Stored data entries
● ● ● ●
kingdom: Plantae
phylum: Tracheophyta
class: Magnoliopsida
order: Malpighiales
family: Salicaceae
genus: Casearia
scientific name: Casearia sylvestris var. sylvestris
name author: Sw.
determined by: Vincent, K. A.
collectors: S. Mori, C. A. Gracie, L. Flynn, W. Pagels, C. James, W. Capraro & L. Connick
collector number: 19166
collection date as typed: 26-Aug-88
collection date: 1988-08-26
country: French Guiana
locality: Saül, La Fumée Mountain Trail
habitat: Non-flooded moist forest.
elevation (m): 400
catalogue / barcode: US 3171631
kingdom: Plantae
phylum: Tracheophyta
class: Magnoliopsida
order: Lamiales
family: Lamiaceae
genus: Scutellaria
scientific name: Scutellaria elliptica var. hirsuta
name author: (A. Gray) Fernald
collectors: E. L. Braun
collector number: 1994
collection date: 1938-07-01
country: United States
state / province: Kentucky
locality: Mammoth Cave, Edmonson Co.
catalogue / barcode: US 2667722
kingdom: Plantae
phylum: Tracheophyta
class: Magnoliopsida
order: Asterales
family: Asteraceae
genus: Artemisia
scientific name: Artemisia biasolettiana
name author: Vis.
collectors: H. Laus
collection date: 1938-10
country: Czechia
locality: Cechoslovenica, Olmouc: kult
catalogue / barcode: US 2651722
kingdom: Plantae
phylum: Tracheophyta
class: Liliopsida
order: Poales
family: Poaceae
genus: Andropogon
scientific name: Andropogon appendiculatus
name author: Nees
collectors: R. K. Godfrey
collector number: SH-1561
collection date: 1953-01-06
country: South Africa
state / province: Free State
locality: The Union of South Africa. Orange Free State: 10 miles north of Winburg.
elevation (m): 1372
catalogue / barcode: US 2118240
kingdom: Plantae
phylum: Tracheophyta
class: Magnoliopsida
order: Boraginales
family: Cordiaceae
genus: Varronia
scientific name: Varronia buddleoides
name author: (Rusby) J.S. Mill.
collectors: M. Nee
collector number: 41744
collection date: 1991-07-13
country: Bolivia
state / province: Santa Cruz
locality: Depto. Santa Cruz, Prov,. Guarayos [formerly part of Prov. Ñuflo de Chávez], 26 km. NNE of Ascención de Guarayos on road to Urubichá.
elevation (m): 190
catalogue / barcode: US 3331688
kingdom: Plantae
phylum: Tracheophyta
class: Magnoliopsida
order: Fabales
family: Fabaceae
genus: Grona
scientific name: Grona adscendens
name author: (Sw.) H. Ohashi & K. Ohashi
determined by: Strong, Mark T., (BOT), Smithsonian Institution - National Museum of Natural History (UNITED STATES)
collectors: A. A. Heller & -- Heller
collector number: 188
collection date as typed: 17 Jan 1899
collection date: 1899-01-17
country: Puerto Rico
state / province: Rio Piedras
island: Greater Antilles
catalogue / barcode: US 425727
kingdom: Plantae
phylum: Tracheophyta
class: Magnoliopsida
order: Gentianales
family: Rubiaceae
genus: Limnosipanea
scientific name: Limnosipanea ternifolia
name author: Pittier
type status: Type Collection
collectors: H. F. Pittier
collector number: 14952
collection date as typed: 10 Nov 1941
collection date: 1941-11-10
● ● ● ●
## Your objective
Rewrite the lines beginning with the line containing "order: Lamiales" and continuing through the line containing "elevation (m): 190", changing "locality" to "site" and leaving everything else as it is.

## Complete output
order: Lamiales
family: Lamiaceae
genus: Scutellaria
scientific name: Scutellaria elliptica var. hirsuta
name author: (A. Gray) Fernald
collectors: E. L. Braun
collector number: 1994
collection date: 1938-07-01
country: United States
state / province: Kentucky
site: Mammoth Cave, Edmonson Co.
catalogue / barcode: US 2667722
kingdom: Plantae
phylum: Tracheophyta
class: Magnoliopsida
order: Asterales
family: Asteraceae
genus: Artemisia
scientific name: Artemisia biasolettiana
name author: Vis.
collectors: H. Laus
collection date: 1938-10
country: Czechia
site: Cechoslovenica, Olmouc: kult
catalogue / barcode: US 2651722
kingdom: Plantae
phylum: Tracheophyta
class: Liliopsida
order: Poales
family: Poaceae
genus: Andropogon
scientific name: Andropogon appendiculatus
name author: Nees
collectors: R. K. Godfrey
collector number: SH-1561
collection date: 1953-01-06
country: South Africa
state / province: Free State
site: The Union of South Africa. Orange Free State: 10 miles north of Winburg.
elevation (m): 1372
catalogue / barcode: US 2118240
kingdom: Plantae
phylum: Tracheophyta
class: Magnoliopsida
order: Boraginales
family: Cordiaceae
genus: Varronia
scientific name: Varronia buddleoides
name author: (Rusby) J.S. Mill.
collectors: M. Nee
collector number: 41744
collection date: 1991-07-13
country: Bolivia
state / province: Santa Cruz
site: Depto. Santa Cruz, Prov,. Guarayos [formerly part of Prov. Ñuflo de Chávez], 26 km. NNE of Ascención de Guarayos on road to Urubichá.
elevation (m): 190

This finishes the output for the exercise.